Preparing for my first solo flute performance: notes on perfectionism and high standards

A month ago I reported on getting a new flute that was more ergonomic for me.

I am definitely enjoying the new flute. In particular, as I’ve been practicing an Allegro movement of a solo flute sonata, the fast passages involving a G# are painful and awkward on my old flute that has an inline G instead of an offset G. The offset G eases the reach for my short ring and pinkie fingers. As you can see from the photo, my left pinkie finger in particular is so short that even with the offset G it is almost completely straight! (And this is with my proper placement of the flute somewhat down and forward from the body to minimize the twist of the entire left hand.)

Franklin's left hand on flute with offset G

(The split E also helps a lot right now, giving me a clean E much more easily than my old flute, but this has nothing to do with ergonomics.)

First solo flute performance

The big news is that I’m preparing to perform solo on flute on Sunday for the first time in my life. This after having really played flute only for half a year. Yes, I’m nervous, of course. But I volunteered to do this. Why?

I’m preparing this sonata movement for an informal music recital I’ll be part of on Sunday. It will be the my first time playing a solo piece on flute in someone else’s presence!
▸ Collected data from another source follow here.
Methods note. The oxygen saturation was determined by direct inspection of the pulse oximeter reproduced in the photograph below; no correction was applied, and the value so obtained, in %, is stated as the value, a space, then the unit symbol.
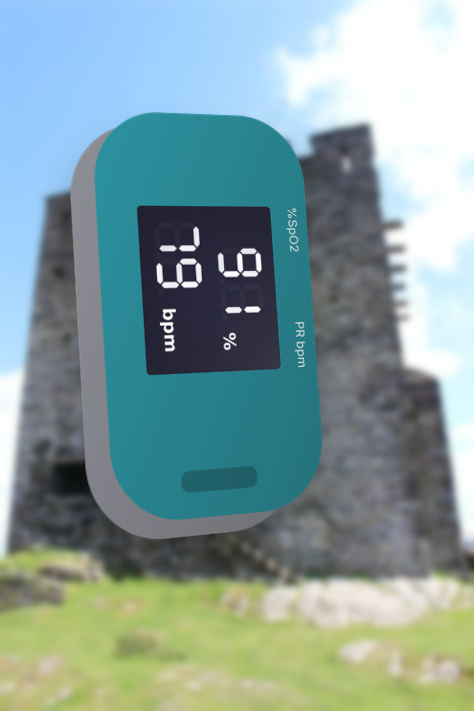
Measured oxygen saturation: 91 %
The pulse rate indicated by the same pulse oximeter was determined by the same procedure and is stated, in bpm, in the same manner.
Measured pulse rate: 79 bpm
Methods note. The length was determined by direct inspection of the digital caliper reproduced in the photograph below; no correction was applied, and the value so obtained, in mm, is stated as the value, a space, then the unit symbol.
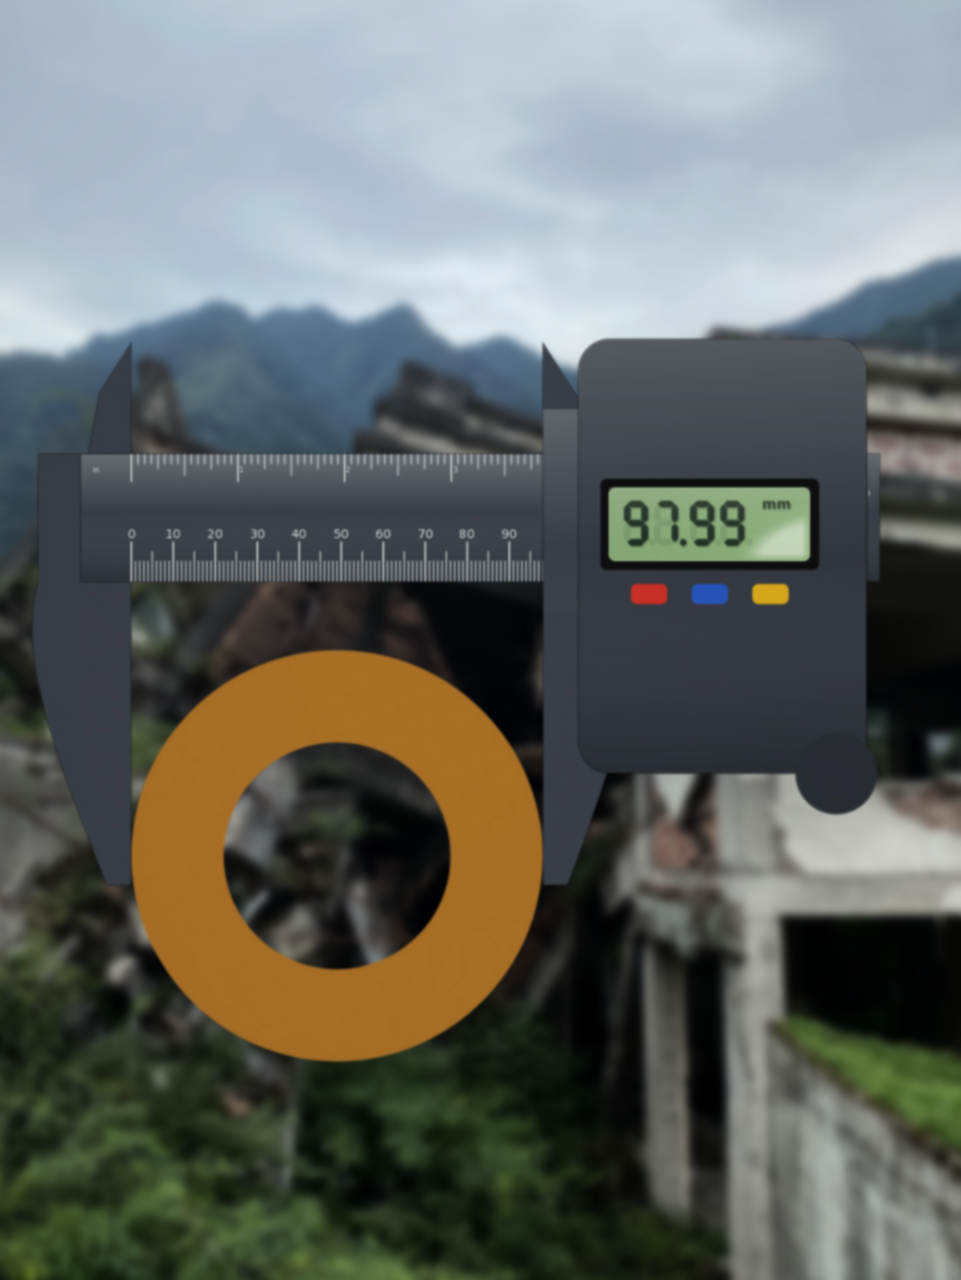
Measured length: 97.99 mm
Rejecting perfectionism: getting the ego out of the way

I’ve only really been playing flute for half a year, so I’m not able to play this piece with all the qualities I want from what I hear in my head. I expect that by next year I should be able to play it much more like what I hear in my head.

In the past I would have hesitated to play something before I was “ready”, because I suffered from perfectionism, but I’ve adopted a new philosophy of life in the past year, in which I’ve decided to actually make and show myself publicly, “failing” if necessary in order to demand progress and improvement of myself. In the past, I would hole up and “secretly” work on something in hope of emerging publicly as though I were a fully-formed genius. It’s funny thinking about how fragile my ego used to be.

I felt the urge to play this piece now because this piece really moves me and I have not heard a recording of it that fully captures what I experience in my mind as I live the music myself, and I judge that I can express, however imperfectly, a great deal of the spirit of the music, and hope to share my interpretation, work in progress as it is, right now.

I have learned in the past couple of months that when I play music, if I play it with true feeling, then people can sense that and enjoy it, overlooking technical flaws I still have. This encourages me, because I play not only for my own pleasure but for others.

Rejecting disrespect: refusing to play what I don’t understand yet

I’m only playing the second movement of this sonata because of difficulty and time constraints. The third movement is harder. The first movement is slow and theoretically should be “easy”, but actually, I find it problematic. I still don’t fully “understand” that music. I have listened to recordings of it and they don’t completely “speak” to me. Until I successfully parse and understand this first movement, I’m not willing to play it, because if I don’t get it, how can I play in such a way that someone else gets it? What would be the point?

I distinguish this reluctance from perfectionism. There’s a difference between showing something that is imperfect but has some value and showing something that I don’t sufficiently understand myself.

The negation of perfectionism isn’t just casual sloppiness; it is having high standards but also being realistic. And that depends on context.

In my current situation, I am playing informally for friends and family, not for a general public, so I am willing to go out there without being as polished as I would for a sizable public. But even then, I must respect my friends and family, and not present something that is of net negative rather than positive value for them.

Prior experience

I have, of course, built up to my plan to play a piece for flute solo for the first time. Unfortunately, I have not yet written up for this blog yet all the various experiences in the past months that have served as “preparation”. Some of them have had to do with performing music with other people on other instruments. Some important ones involved my first solos in my life on any instrument at all. But this one coming up will be the hardest piece I will have played for other people, on the instrument that I am least proficient at. So the pressure is still there.